There was “lunch bucket” Kitchener, where people went to work in factories that made things. Tires, car parts, and of course pork products at Schneiders on Courtland Avenue, from which the odour of hotdogs seeped throughout the neighbourhood on a steamy summer.
Next door was Waterloo, which had fewer factories and more classrooms than its twin. Even back then, Waterloo’s two universities dominated its culture. University of Waterloo had pioneered co-op education and had a policy that its professors could profit from their own research.
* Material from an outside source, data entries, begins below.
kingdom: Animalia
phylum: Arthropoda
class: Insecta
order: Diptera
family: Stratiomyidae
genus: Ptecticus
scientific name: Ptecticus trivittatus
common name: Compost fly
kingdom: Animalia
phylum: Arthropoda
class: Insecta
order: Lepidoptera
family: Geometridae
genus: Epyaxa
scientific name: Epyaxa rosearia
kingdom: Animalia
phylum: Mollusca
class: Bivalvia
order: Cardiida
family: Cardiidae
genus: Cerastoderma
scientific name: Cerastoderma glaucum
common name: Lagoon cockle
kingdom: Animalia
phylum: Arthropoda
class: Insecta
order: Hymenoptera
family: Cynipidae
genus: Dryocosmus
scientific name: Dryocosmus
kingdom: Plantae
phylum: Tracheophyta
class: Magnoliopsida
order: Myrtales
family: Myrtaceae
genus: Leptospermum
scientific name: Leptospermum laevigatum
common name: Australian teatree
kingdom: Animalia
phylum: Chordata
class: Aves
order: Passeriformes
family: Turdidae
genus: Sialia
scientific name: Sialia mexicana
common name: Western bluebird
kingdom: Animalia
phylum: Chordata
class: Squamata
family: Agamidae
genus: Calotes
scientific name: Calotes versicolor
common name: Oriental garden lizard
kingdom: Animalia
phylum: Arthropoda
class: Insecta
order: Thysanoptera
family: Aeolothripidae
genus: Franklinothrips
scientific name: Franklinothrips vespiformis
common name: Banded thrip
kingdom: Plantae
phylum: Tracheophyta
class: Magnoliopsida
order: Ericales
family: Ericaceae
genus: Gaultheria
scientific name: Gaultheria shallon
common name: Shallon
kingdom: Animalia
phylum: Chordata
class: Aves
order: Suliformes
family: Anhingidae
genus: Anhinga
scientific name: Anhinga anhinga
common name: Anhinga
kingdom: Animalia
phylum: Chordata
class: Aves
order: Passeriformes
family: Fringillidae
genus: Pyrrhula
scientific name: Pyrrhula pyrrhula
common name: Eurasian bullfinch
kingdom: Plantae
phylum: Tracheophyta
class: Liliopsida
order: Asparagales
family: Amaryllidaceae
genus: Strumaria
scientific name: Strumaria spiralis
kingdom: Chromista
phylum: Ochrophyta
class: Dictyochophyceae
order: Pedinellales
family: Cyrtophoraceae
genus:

So Waterloo had many spinoff companies, the most famous of which was Research In Motion.
Local historian Ken McLaughlin explained it this way: “One of the twins went to university and developed in his teenage years into a leading professional and the other twin went to trade school and chose a trade that once had been respected, but that has gone out of style.”
By “out of style,” McLaughlin was referring to the collapse of traditional manufacturing that has blighted southern Ontario and crashed particularly hard in Kitchener. The Schneiders factory pumped out its last roll of bologna in 2015. The huge Budd Automotive factory is long gone. Tires aren’t made here any more.
But Kitchener, enterprising as it is, soon got back up on its feet. Maybe, its leaders thought, the city could be more like that successful twin.
When Carl Zehr became of Kitchener in 1997, one of the first things he did was to lobby the universities to extend their campuses to downtown Kitchener.
Under Zehr’s watch, Kitchener put together an Economic Development Investment Fund worth $110 million over 10 years. It would help build the University of Waterloo School of Pharmacy, the Wilfrid Laurier School of Social Work, and the Communitech Hub. These helped draw other developments.
Today, Waterloo councillors marvel at the spectacular entrance to downtown Kitchener travelling along King Street from their city. Kitchener’s core is replete with gleaming highrises and beautiful repurposed old buildings that project both the past and the future.
Now that the two cities are more like actual twins, it will be easier to merge their governments, McLaughlin says.
This is important. Premier Doug Ford and his Progressive Conservative government has left little doubt that amalgamation of Waterloo Region will be very likely in the near future.
It may or may not actually save money to collapse our three cities and four townships into one huge supercity with fewer mayors and elected officials. But it gives the impression of a lean, streamlined, easy-to-understand public service.
Leaders in Cambridge — which is the most experienced in all this, after the merge of Hespeler, Preston and Galt in 1973 — are concerned that their city will lose its voice if the region amalgamates. Ditto for the townships.
Nothing about amalgamation will be easy. But the easiest part is merging Kitchener and Waterloo. Unless we want the job done for us, we should be talking about it, and setting up a plan to make it happen.